Ivory Coast independence fighter

Marie Koré born Zogbo Céza Galo Marie (died 1953) was an Ivory Coast independence fighter. She was arrested while leading the Women's march on Grand-Bassam on 24 December 1949. She died young and she has appeared on her country's banknotes. One poll said that she was the most well known woman in the Ivory Coast.

== Life ==
She was born in 1912 or maybe 1910. She came from a village which is now part of a settlement named Gohra near the town of Gboguhé. She went to Basse-Côte, where she met and married a Frenchman but they were soon divorced because of her politics.

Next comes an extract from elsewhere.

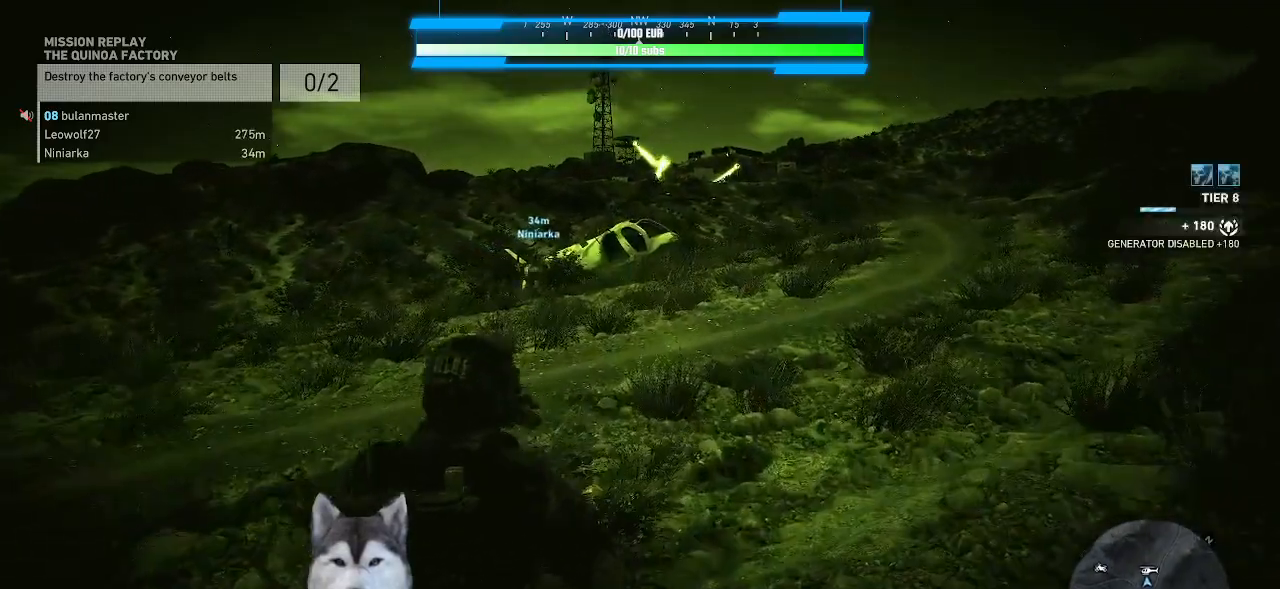
{"keys": ["w"], "mouse": [], "mouse_move": "still", "events": []}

She started an Allocodrome in Treichville which is a restaurant that serves fried plantain. She met René Sery Koré who was already married but she bought presents for his wife and she agreed that she could become his second polygamous wife. However, as far as her supporters were concerned she was his only wife. By 1947 she was even more politically active and she was elected to be the President of the women's committee of her local party. She had already joined the Rassemblement démocratique africain which was formed in 1946.

Koré came to notice during the Women's march on Grand-Bassam in 1949. They were protesting at the arrest of men including Bernard Dadié, Mathieu Ekra, Jean Baptiste Mokey, Lama Kamara and her husband, René Séry Koré. The women set out on 22 December to walk the 40 kilometres from Abidjan to Grand-Bassan. They travelled in small groups to avoid attention from the authorities.

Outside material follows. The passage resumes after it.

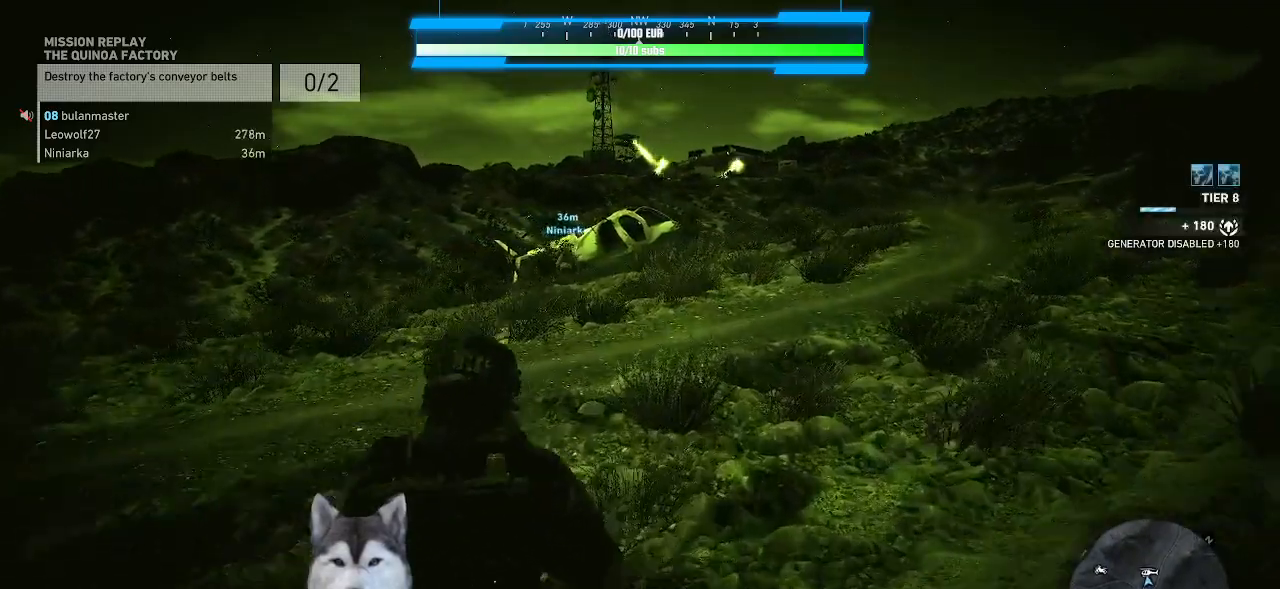
{"keys": ["w"], "mouse": [], "mouse_move": "still", "events": []}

Their way was blocked on 24 December and she encouraged her fellow protestors to advance on the police who were using hoses to keep people back. She told them that they were used to getting wet and they should not back down for such a trivial reason. She led the way with her daughter, Denise, on her back despite the water and tear gas. She fell and she was beaten and arrested. She was given a two month sentence. She became an important figure of this fight for independence including Anne-Marie Essy Raggi, Odette Ekra, and Lorougnon Zikaï.

==Death and legacy==
Koré died in 1953 after a trivial operation on a finger. The reason (or motive) for her death are unclear. She is a hero of the Ivory Coast and a banknote and stamp were issued featuring her portrait. A school is named after her and a prominent politician, Henriette Diabaté says that the statue that commemorates the demonstration includes a figure with a child on her back - and that figure is Koré.

In 2004 a radio station did a poll and Koré was voted the most well known woman in the Ivory Coast. In 2021 it was announced that a street in Belgium in a development named Nova City is to have a street named for Koré.